Il legale della Capogruppo Avs, Michele Ispodamia: “Non ha mancato di rispetto a Norma Cossetto”

La consigliera comunale a Genova Francesca Ghio

Genova – "Nessuno può sostenere che la capogruppo di Avs in Consiglio comunale a Genova Francesca Ghio abbia mancato di rispetto alla memoria di Norma Cossetto, ha semplicemente cercato di spiegare perché qualcuno compiendo un atto esecrabile abbia danneggiato più volte una lapide a lei intitolata, Ghio valuterà se querelare i tre consiglieri comunali che l'hanno aggredita verbalmente, di sicuro denunceremo i tantissimi leoni da tastiera che la stanno minacciando sui social".

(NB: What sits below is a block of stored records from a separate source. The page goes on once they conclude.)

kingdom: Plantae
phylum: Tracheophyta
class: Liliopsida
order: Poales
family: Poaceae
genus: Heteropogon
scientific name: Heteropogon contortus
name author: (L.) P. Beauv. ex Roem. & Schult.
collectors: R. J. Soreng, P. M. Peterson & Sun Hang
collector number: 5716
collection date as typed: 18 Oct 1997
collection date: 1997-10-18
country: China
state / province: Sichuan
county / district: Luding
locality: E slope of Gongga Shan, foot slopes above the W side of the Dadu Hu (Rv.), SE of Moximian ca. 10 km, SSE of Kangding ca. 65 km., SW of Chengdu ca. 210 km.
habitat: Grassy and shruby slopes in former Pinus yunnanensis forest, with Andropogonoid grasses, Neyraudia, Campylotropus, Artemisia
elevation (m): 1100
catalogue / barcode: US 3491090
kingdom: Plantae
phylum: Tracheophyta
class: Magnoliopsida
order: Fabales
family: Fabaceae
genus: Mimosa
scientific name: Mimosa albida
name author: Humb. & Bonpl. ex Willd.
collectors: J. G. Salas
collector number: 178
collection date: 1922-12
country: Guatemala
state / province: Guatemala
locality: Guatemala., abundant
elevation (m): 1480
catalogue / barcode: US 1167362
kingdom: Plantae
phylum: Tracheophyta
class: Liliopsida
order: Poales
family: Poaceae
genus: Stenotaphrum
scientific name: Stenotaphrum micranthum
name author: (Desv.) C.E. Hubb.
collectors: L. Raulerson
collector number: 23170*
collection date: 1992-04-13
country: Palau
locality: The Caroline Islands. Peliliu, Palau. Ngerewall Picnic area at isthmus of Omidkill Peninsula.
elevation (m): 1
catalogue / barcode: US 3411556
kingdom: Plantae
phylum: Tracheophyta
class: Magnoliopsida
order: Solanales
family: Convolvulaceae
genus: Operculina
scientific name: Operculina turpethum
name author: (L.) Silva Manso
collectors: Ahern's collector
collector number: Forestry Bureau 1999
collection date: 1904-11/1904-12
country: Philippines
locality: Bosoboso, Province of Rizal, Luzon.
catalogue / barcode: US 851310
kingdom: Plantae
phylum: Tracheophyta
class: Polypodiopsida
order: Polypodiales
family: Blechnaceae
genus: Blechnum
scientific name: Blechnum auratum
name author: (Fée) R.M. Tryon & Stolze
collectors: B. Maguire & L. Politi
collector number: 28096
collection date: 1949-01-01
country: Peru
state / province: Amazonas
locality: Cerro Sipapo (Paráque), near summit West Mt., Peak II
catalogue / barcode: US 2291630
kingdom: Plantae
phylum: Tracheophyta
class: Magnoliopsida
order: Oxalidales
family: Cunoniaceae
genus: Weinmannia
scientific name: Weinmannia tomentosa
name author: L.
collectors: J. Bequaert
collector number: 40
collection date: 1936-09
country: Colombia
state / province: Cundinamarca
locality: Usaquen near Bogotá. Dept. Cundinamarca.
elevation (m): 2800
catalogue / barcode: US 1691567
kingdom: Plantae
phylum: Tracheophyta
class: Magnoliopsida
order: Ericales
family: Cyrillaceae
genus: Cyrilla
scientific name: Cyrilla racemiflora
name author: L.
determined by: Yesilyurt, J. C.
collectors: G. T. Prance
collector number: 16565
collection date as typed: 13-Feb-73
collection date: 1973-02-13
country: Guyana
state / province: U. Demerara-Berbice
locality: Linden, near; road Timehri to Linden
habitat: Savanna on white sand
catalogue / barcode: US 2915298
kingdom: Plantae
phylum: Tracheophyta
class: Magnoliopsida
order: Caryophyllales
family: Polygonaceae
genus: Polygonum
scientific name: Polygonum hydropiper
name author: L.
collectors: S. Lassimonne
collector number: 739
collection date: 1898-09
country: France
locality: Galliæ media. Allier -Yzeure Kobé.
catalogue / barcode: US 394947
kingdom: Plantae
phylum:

Così l'avvocato Michele Ispodamia in una conferenza stampa a Genova convocata dalla capogruppo di Avs Francesca Ghio interviene sulla bagarre scoppiata in Consiglio comunale a Genova sulla memoria di Norma Cossetto. "Nel suo intervento in aula Ghio voleva spiegare perché qualcuno commettendo a suo avviso un errore e un atto esecrabile stia continuando a danneggiare la lapide dedicata a Norma Cossetto - ribadisce l'avvocato Ispodamia -. Perché da queste persone Cossetto viene vista come una rappresentante del fascismo, perché era fascista, figlia di un gerarca fascista, nata durante il ventennio e quindi indottrinata di cultura fascista, faceva parte dei gruppi universitari fascisti, ed era fascista come la maggior parte degli italiani durante il ventennio, quindi l'aggettivo 'fascista' riferito a Cossetto usato da Ghio non voleva essere insultante, tantomeno giustificare le violenze contro di lei, lei voleva spiegare la genesi delle violenze contro la lapide".